Dopo un 1969 promettente, il baldo James Hunt  trovò un accordo con la Lotus per avere a disposizione una 59 Formula 3 per la stagione 1970;  non solo, rimediò anche  un piccolo sponsor, la Molyslip, una ditta di lubrificanti. Non male si potrebbe pensare, ma non era proprio così.
Il programma prevedeva l'enormità di 60 corse distribuite in tutta Europa, da maggio a novembre, insomma un impegno notevole anche dal punto vista logistico. Per Hunt, nonostante l'accordo con la Lotus e lo sponsor, la situazione economica era tutt'altro che facile e tranquilla. In poche parole: fame, freddo e disperazione.
Senza nessun aiuto dalla famiglia, Hunt doveva affidarsi ai premi che di volta in volta gli organizzatori mettevano in palio per poter sperare di non chiudere l'anno in bancarotta completa.
Per riuscire a rientrare nelle spese James attraversò in lungo e in largo l'Europa, dalla Scandinava all'Italia, dormendo in tenda, limitando le spese e la vita sociale alla pura vita da paddock, alla pari di tanti altri colleghi senza troppi soldi come lui.
In verità il fragile equilibrio economico-organizzativo di Hunt minacciò di crollare già dalla quarta gara della stagione, a Pau, quando durante le prove picchiò per due volte la sua Lotus. Danni a parte questo voleva dire non poter prendere parte alla corsa, e non partecipare significava non intascare il premio di partecipazione degli organizzatori. E quei soldi per Hunt erano indispensabili per ritornare a casa.
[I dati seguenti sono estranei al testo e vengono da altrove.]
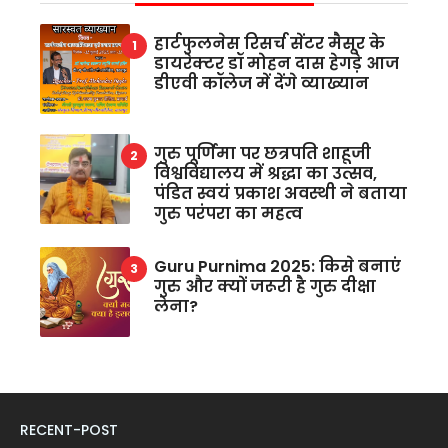
हार्टफुलनेस रिसर्च सेंटर मैसूर के
डायरेक्टर डॉ मोहन दास हेगड़े आज
डीएवी कॉलेज में देंगे व्याख्यान
गुरु पूर्णिमा पर छत्रपति शाहूजी
विश्वविद्यालय में श्रद्धा का उत्सव,
पंडित स्वयं प्रकाश अवस्थी ने बताया
गुरु परंपरा का महत्व
Guru Purnima 2025: किसे बनाएं
गुरु और क्यों जरूरी है गुरु दीक्षा
लेना?
RECENT-POST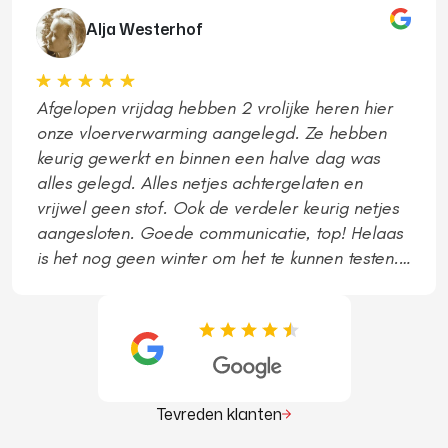
Alja Westerhof
Afgelopen vrijdag hebben 2 vrolijke heren hier
onze vloerverwarming aangelegd. Ze hebben
keurig gewerkt en binnen een halve dag was
alles gelegd. Alles netjes achtergelaten en
vrijwel geen stof. Ook de verdeler keurig netjes
aangesloten. Goede communicatie, top! Helaas
is het nog geen winter om het te kunnen testen.
Maar ga er vanuit dat alles naar behoren werkt.
Tevreden klanten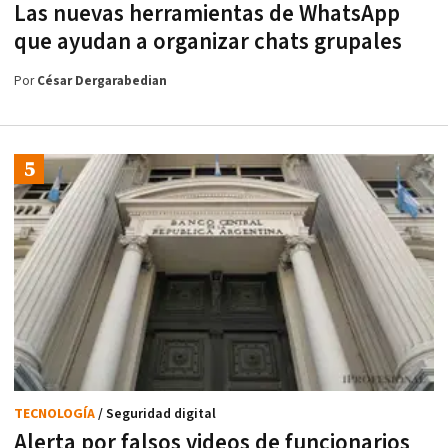
Las nuevas herramientas de WhatsApp
que ayudan a organizar chats grupales
Por
César Dergarabedian
TECNOLOGÍA
/ Seguridad digital
Alerta por falsos videos de funcionarios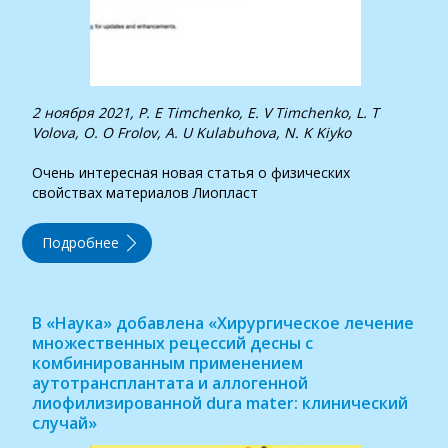
2 ноября 2021, P. Е Timchenko, Е. V Timchenko, L. Т
Volova, О. О Frolov, А. U Kulabuhova, N. K Kiyko
Очень интересная новая статья о физических
свойствах материалов Лиопласт
Подробнее
В «Наука» добавлена «Хирургическое лечение
множественных рецессий десны с
комбинированным применением
аутотрансплантата и аллогенной
лиофилизированной dura mater: клинический
случай»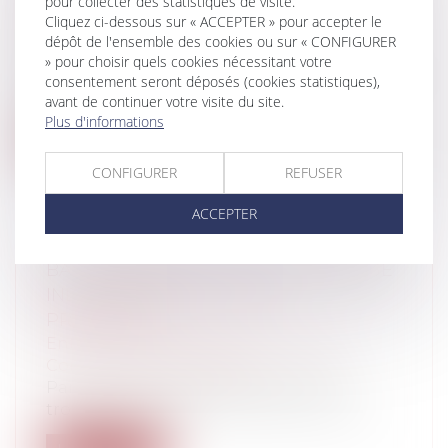
pour collecter des statistiques de visite.
L’INDU
Cliquez ci-dessous sur « ACCEPTER » pour accepter le
Entreprises
/
Ressources humaines
/
dépôt de l'ensemble des cookies ou sur « CONFIGURER
Salaires et avantages
» pour choisir quels cookies nécessitant votre
Un arrêt rendu le 14 juin 2023 (Cass. Soc., 14
consentement seront déposés (cookies statistiques),
juin 2023, n°21-23.031) par la...
avant de continuer votre visite du site.
Plus d'informations
Lire la suite
CONFIGURER
REFUSER
ACCEPTER
BAIL COMMERCIAL, LOCAUX À USAGE
INDUSTRIEL ET DROIT DE
PRÉFÉRENCE
Entreprises
/
Gestion de l'entreprise
/
Construction Immobilier
Par un arrêt rendu le 29 juin 2023, la
troisième chambre civile de la Cour de...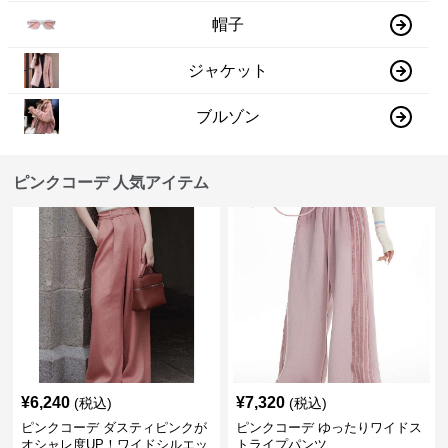
帽子
ジャケット
ブルゾン
ピンクコーデ 人気アイテム
¥
6,240
¥
7,320
(税込)
(税込)
ピンクコーデ ダスティピンクが
ピンクコーデ ゆったりワイドス
オシャレ度UP！ワイドシルエッ
トライプパンツ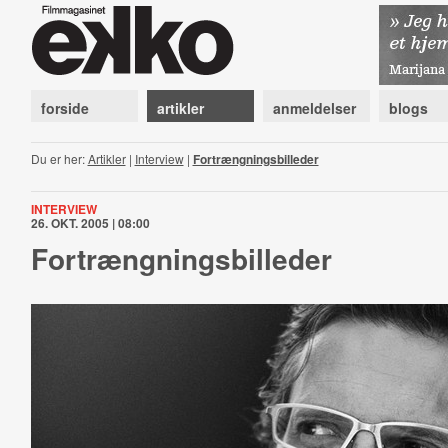
forside
artikler
anmeldelser
blogs
Du er her:
Artikler
|
Interview
|
Fortrængningsbilleder
INTERVIEW
26. OKT. 2005 | 08:00
Fortrængningsbilleder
Il peggio però doveva ancora venire: nella notte qualcuno pensò bene di svuotare il serbatoio della macchina di trasporto di Hunt; insomma senza soldi e senza benzina.
James però era tipo da non lasciarsi troppo scoraggiare e, dopo aver cercato per ore una macchina con un tappo del serbatoio senza serratura, ripagò con la stessa moneta un ignaro cittadino d'oltralpe.
Il problema di recuperare benzina per arrivare sino a Le Havre era risolto, arrivato sulle costa francese mancavano i soldi per rientrare a casa una volta sbarcati in Inghilterra.
Hunt a proposito dirà poi:
- In qualche modo riuscii ad avere dei soldi in prestito e arrivare sino a casa.
Ma, il pensiero nasce spontaneo, sulla banchina del porto di Le Havre, magari con chissà quante macchine piene zeppe di turisti, quanti modi possono esistere per avere dei soldi "in prestito"?